---------- MATERIAL PROVIDED

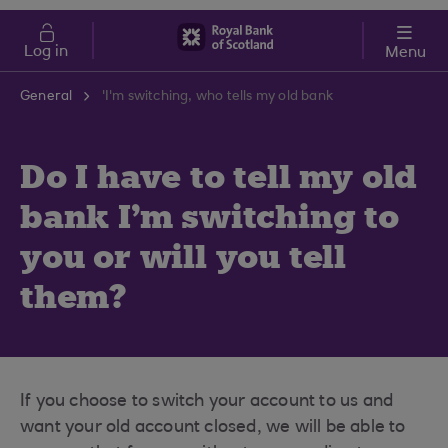
Skip to main content
Cost of Living
Log in
Menu
General
'I'm switching, who tells my old bank
Do I have to tell my old
bank I'm switching to
you or will you tell
them?
If you choose to switch your account to us and
want your old account closed, we will be able to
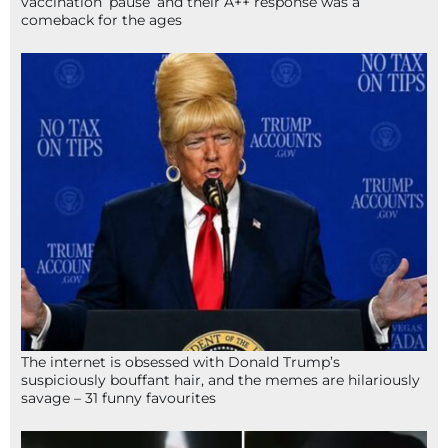
vaccination ‘pause’ and their A++ response was a
comeback for the ages
The internet is obsessed with Donald Trump’s
suspiciously bouffant hair, and the memes are hilariously
savage – 31 funny favourites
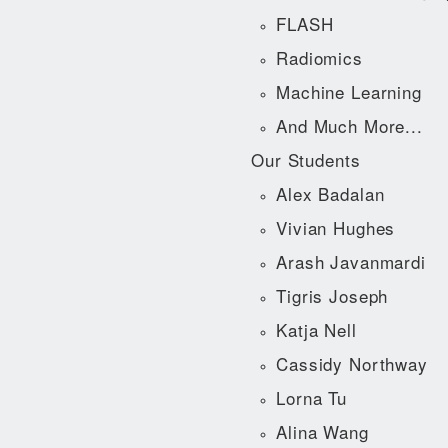
FLASH
Radiomics
Machine Learning
And Much More...
Our Students
Alex Badalan
Vivian Hughes
Arash Javanmardi
Tigris Joseph
Katja Nell
Cassidy Northway
Lorna Tu
Alina Wang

--------------------

## [YOUR OBJECTIVE]
An exact retyping of the material, minus the pictures, is the required answer.

## [RESPONSE]
Skip to main content
Cost of Living
Log in
Menu
General
'I'm switching, who tells my old bank
Do I have to tell my old
bank I'm switching to
you or will you tell
them?
If you choose to switch your account to us and
want your old account closed, we will be able to
vaccination ‘pause’ and their A++ response was a
comeback for the ages
The internet is obsessed with Donald Trump’s
suspiciously bouffant hair, and the memes are hilariously
savage – 31 funny favourites
FLASH
Radiomics
Machine Learning
And Much More...
Our Students
Alex Badalan
Vivian Hughes
Arash Javanmardi
Tigris Joseph
Katja Nell
Cassidy Northway
Lorna Tu
Alina Wang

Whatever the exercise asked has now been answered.